### TEXTO FORNECIDO

+++

A 4ª turma do STJ negou pedido de consumidora para obrigar plano de saúde a custear procedimento que não está previsto pela ANS. A decisão foi em julgamento ocorrido nesta terça-feira, 10, em caso de relatoria do ministro Luis Felipe Salomão.

A autora ajuizou ação por ter a operadora do plano de saúde se recusado a ofertar materiais para cirurgia prescrita pelo médico (cifoplastia) em decorrência de doença que ocasiona desgaste nas vértebras; a ré se dispôs a liberar apenas o procedimento denominado verteroplastia, que implica injeção de metilmetacrilato via percutânea no corpo vertebral para recuperar a sua altura originária.

O TJ/PR considerou que a cifoplastia não está no rol da ANS, tampouco tem efetividade e vantagens estabelecidas. Além disso, que a operadora liberou tratamento similar com eficácia comprovada, estando em seu exercício regular de direito.

Em recurso contra acórdão do TJ/PR, a autora alegou, entre outros, que o rol da ANS é apenas exemplificativo, e o contrato não faz nenhuma menção de exclusão do procedimento, devendo prevalecer no caso as previsões do CDC.

Prevalência da regra excepcional

O relator, ministro Luis Felipe Salomão, ressaltou no início do voto a dispersão da jurisprudência quanto à matéria – a 3ª turma compreende que o rol (mínimo) de procedimentos e eventos em saúde obrigatórios da ANS seria meramente exemplificativo.

+++

### DADOS REGISTRADOS
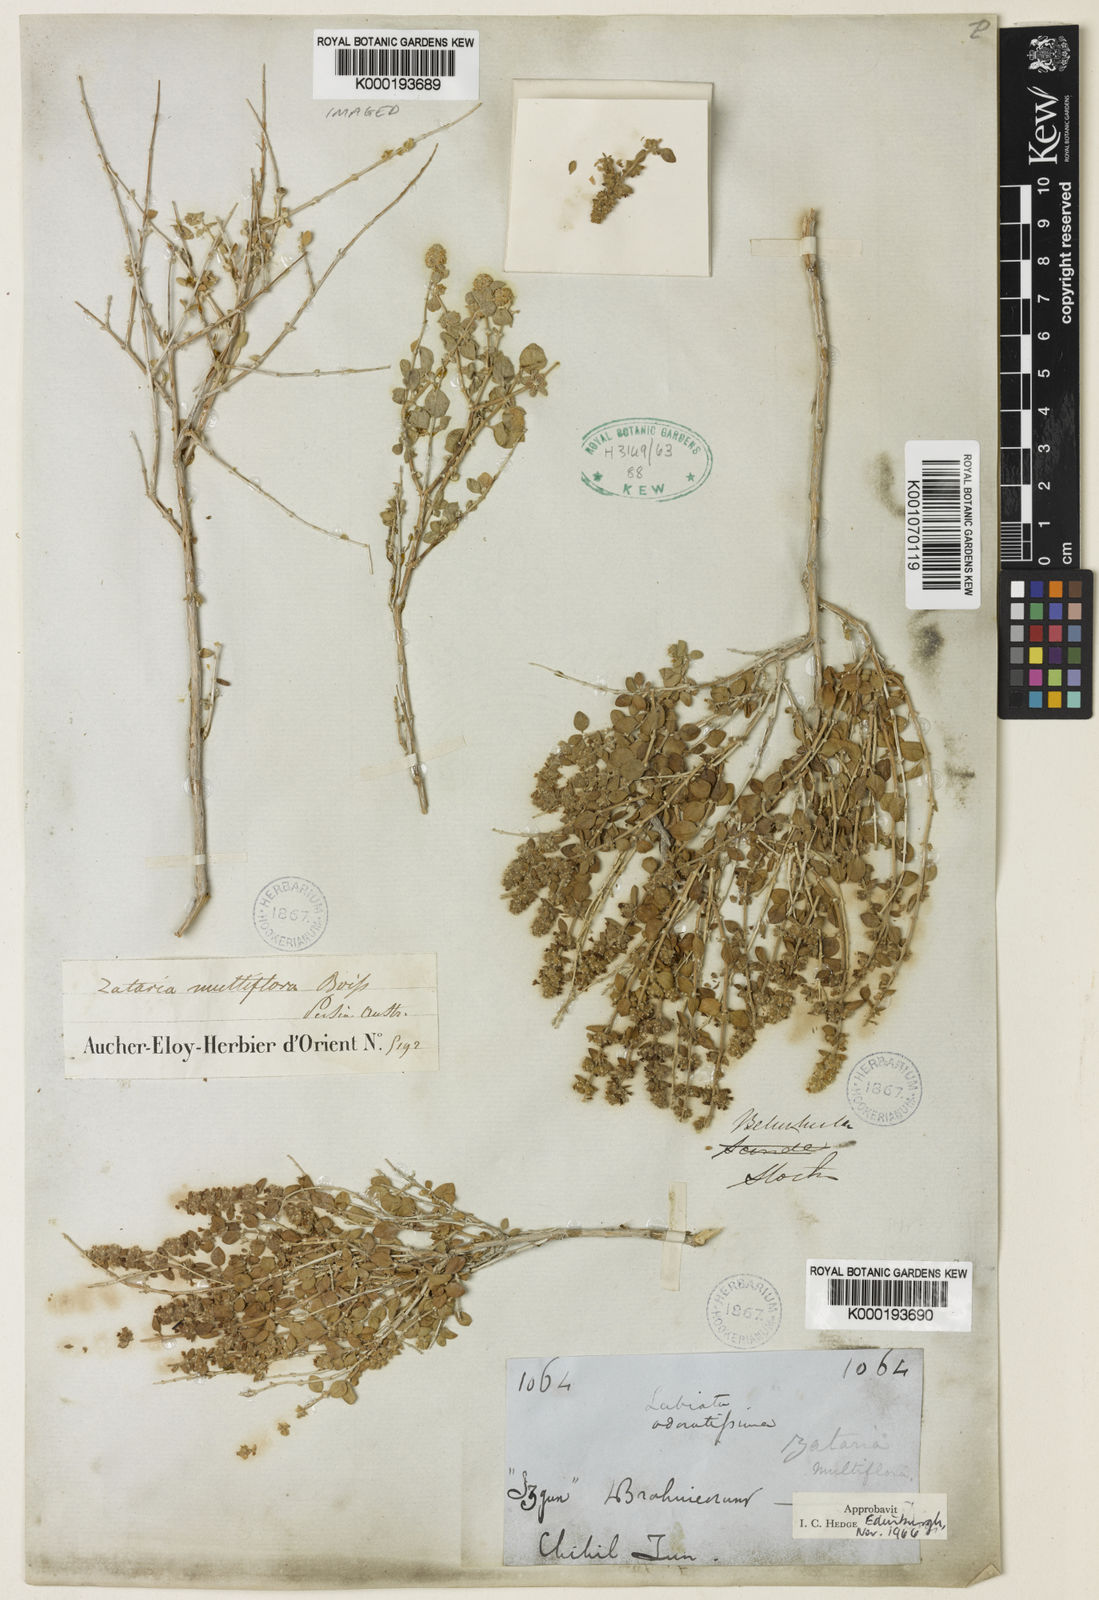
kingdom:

+++

### INSTRUÇÕES
1 - No texto sobre a decisão do STJ, qual procedimento a operadora do plano de saúde se dispôs a liberar?
2 - Continue escrevendo o texto sobre a decisão do STJ a partir da última frase apresentada.
O material não tem nenhum papel nesta atividade.

### SUAS RESPOSTAS
1 - A operadora se dispôs a liberar apenas a verteroplastia.

2 -
Salomão consignou que o direito à saúde é direito humano fundamental, tanto que a CF/88 foi a primeira Carta Política nacional que formalmente assim declarou.

Com efeito, resguardado o núcleo essencial do direito fundamental, no tocante à saúde suplementar, são, sobretudo, a Lei n. 9.656/1998 e a Lei n. 9.961/2000 e os atos regulamentares infralegais da ANS e do Conselho de Saúde Suplementar, expressamente prestigiados por disposições legais infraconstitucionais que, representando inequivocamente forte intervenção estatal na relação contratual de direito privado (planos e seguros de saúde), conferem densidade normativa ao direito constitucional à saúde.”

Ao discorrer acerca da lei dos planos de saúde, o relator esclareceu que uma das principais inovações da lei foi a obrigatoriedade da obtenção de autorização de funcionamento das operadoras e o compulsório registro dos contratos na agência reguladora, seus respectivos conteúdos atuariais e cláusulas de cobertura.

O escopo do legislador foi regular a atividade de assistência à saúde suplementar, independentemente da natureza jurídica sob a qual se formaliza a entidade incumbida de prestar os respectivos serviços.”

Assentada a competência da ANS e a submissão dos planos e seguros de saúde à lei, S. Exa. consignou que o rol mínimo e obrigatório de procedimentos e eventos em saúde constitui relevante garantia do consumidor para assegurar direito à saúde, em preços acessíveis, contemplando a camada mais ampla e vulnerável da população.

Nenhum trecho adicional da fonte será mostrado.